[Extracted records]
* Begin *

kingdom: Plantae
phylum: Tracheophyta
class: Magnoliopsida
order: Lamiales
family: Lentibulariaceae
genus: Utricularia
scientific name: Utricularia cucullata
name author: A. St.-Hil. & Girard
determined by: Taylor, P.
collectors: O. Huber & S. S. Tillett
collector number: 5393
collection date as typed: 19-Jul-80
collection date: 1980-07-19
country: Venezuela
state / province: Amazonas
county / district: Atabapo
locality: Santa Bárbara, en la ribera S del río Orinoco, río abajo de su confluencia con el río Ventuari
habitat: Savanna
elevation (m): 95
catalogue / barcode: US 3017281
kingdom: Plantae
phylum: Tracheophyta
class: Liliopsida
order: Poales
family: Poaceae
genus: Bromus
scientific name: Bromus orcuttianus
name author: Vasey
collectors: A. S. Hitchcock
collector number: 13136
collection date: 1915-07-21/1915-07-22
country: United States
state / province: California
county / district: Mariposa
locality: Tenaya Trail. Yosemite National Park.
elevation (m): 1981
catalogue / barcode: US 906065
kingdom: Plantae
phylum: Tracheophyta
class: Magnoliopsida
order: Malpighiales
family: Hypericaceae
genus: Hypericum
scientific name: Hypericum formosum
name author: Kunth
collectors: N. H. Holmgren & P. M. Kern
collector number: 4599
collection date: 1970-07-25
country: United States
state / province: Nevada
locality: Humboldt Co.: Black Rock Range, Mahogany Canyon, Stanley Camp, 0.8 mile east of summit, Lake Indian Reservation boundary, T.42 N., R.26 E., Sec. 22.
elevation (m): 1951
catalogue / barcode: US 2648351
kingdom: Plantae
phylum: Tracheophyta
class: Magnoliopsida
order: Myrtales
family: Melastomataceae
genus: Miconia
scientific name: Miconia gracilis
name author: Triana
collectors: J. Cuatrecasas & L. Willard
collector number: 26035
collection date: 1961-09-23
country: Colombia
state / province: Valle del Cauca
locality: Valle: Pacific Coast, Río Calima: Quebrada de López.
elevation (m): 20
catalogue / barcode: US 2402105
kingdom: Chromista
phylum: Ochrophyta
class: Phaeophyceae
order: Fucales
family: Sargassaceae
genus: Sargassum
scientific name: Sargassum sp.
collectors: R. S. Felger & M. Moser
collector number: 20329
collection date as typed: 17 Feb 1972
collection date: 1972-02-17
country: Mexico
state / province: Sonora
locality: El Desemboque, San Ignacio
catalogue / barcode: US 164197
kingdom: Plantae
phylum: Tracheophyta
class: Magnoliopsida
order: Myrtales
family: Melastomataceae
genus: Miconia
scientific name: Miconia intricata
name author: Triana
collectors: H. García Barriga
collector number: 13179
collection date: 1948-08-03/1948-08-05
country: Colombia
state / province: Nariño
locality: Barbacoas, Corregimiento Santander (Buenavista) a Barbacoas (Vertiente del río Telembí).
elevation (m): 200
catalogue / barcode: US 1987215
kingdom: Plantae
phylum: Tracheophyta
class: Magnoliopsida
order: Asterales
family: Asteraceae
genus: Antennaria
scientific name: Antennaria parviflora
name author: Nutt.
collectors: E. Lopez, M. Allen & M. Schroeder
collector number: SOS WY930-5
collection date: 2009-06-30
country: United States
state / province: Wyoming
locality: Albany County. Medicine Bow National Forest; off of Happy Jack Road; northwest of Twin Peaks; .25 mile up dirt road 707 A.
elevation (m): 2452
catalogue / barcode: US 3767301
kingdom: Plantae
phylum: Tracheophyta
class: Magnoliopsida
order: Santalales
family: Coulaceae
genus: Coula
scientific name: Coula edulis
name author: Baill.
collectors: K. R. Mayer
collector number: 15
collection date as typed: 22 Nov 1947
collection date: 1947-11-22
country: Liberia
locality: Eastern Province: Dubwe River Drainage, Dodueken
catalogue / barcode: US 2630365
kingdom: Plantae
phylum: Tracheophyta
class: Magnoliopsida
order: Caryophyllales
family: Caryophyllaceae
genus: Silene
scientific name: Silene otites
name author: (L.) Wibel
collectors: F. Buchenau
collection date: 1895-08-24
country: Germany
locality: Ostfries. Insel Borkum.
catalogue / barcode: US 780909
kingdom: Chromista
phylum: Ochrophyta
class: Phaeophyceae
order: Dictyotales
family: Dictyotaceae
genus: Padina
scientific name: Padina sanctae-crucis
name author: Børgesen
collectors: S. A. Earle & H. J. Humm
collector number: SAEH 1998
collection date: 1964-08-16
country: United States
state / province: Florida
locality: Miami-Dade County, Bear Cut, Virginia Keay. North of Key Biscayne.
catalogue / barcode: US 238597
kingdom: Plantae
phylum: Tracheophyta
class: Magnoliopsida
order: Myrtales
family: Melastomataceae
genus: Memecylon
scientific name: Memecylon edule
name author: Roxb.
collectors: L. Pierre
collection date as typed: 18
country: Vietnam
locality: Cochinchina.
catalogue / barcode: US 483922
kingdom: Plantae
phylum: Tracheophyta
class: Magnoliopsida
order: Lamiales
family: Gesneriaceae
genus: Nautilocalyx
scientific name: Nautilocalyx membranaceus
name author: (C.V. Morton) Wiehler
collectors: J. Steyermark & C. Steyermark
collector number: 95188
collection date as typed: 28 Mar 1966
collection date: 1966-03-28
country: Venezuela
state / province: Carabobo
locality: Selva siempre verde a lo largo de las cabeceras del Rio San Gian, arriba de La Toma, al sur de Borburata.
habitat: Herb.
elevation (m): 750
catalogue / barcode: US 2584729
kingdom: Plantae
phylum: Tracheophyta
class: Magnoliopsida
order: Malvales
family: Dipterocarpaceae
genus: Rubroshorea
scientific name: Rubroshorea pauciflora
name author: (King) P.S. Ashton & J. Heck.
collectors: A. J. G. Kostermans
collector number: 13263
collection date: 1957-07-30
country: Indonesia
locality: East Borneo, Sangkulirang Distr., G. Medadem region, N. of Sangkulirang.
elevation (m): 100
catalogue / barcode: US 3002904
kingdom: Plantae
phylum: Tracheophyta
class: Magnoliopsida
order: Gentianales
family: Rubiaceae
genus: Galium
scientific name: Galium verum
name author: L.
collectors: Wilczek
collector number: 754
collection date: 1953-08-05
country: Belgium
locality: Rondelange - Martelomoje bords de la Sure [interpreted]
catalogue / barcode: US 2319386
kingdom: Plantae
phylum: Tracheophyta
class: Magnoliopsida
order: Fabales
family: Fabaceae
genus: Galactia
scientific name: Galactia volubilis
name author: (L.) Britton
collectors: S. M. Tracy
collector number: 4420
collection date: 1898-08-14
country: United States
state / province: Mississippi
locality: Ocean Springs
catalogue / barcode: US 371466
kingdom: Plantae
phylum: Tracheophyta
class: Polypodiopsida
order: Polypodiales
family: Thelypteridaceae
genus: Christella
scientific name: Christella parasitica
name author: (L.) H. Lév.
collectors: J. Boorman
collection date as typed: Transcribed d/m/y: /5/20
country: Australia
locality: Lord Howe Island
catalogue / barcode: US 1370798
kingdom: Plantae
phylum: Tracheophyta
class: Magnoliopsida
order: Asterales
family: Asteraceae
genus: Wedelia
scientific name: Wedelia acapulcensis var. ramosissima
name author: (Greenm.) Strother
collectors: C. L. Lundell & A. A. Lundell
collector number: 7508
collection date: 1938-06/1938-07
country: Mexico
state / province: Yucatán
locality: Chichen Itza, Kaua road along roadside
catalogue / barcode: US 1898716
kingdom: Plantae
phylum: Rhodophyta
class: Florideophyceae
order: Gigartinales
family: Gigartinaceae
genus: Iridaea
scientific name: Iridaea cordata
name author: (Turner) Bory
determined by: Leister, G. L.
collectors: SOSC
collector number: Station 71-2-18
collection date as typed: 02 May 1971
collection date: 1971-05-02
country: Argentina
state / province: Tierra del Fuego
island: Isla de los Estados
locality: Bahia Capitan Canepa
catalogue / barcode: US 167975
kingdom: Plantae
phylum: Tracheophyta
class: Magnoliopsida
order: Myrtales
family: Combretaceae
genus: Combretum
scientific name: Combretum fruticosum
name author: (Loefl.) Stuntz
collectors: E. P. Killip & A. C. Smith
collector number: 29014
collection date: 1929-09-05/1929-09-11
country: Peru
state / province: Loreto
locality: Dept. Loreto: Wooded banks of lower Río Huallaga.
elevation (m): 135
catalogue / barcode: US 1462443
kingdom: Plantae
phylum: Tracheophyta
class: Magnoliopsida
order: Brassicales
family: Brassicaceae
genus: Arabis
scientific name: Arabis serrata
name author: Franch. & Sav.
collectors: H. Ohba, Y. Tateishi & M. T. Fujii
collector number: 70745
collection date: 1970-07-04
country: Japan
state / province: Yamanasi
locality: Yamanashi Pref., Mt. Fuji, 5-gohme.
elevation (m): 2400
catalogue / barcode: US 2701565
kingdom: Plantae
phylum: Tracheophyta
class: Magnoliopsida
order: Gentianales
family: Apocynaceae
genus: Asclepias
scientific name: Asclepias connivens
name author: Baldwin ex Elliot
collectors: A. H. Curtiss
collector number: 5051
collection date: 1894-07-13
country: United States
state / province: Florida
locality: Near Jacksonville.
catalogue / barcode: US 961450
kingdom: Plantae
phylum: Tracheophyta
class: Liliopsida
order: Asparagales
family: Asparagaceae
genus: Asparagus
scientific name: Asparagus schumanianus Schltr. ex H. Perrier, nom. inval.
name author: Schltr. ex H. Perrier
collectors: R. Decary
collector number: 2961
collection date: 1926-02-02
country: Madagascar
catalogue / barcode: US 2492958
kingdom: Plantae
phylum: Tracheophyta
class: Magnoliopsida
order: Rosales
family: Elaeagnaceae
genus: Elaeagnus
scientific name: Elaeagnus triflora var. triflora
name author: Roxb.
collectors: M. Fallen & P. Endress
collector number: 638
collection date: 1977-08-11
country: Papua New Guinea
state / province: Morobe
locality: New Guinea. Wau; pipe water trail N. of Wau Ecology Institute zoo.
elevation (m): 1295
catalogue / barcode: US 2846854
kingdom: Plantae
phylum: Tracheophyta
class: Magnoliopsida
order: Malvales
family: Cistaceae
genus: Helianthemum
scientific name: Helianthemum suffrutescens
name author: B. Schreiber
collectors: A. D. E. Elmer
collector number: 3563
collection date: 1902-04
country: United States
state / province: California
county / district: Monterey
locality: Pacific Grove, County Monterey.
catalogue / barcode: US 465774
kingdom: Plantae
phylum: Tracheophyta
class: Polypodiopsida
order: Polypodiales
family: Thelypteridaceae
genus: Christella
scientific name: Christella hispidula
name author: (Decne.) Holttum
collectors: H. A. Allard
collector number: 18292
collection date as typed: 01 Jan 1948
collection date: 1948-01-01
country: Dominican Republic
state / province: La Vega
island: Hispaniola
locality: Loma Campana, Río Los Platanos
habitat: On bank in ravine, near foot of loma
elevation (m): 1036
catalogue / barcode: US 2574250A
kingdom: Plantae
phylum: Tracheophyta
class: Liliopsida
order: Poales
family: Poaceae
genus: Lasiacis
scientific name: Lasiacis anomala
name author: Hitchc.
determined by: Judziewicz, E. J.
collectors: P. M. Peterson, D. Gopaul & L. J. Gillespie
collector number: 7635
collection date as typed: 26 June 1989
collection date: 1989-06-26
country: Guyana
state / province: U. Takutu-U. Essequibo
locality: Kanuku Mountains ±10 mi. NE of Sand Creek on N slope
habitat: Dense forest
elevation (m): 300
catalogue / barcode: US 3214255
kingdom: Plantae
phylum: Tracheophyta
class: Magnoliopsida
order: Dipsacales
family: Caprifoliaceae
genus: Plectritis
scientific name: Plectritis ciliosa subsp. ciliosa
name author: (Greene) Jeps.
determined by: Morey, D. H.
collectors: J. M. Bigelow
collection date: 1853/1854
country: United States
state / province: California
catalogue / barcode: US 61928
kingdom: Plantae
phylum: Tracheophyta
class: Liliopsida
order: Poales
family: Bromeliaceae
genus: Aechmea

* End *

**Work to complete**
Retype the stretch of items from the line containing "collectors: H. A. Allard" through the end of the items, with no changes.

**Task result**
collectors: H. A. Allard
collector number: 18292
collection date as typed: 01 Jan 1948
collection date: 1948-01-01
country: Dominican Republic
state / province: La Vega
island: Hispaniola
locality: Loma Campana, Río Los Platanos
habitat: On bank in ravine, near foot of loma
elevation (m): 1036
catalogue / barcode: US 2574250A
kingdom: Plantae
phylum: Tracheophyta
class: Liliopsida
order: Poales
family: Poaceae
genus: Lasiacis
scientific name: Lasiacis anomala
name author: Hitchc.
determined by: Judziewicz, E. J.
collectors: P. M. Peterson, D. Gopaul & L. J. Gillespie
collector number: 7635
collection date as typed: 26 June 1989
collection date: 1989-06-26
country: Guyana
state / province: U. Takutu-U. Essequibo
locality: Kanuku Mountains ±10 mi. NE of Sand Creek on N slope
habitat: Dense forest
elevation (m): 300
catalogue / barcode: US 3214255
kingdom: Plantae
phylum: Tracheophyta
class: Magnoliopsida
order: Dipsacales
family: Caprifoliaceae
genus: Plectritis
scientific name: Plectritis ciliosa subsp. ciliosa
name author: (Greene) Jeps.
determined by: Morey, D. H.
collectors: J. M. Bigelow
collection date: 1853/1854
country: United States
state / province: California
catalogue / barcode: US 61928
kingdom: Plantae
phylum: Tracheophyta
class: Liliopsida
order: Poales
family: Bromeliaceae
genus: Aechmea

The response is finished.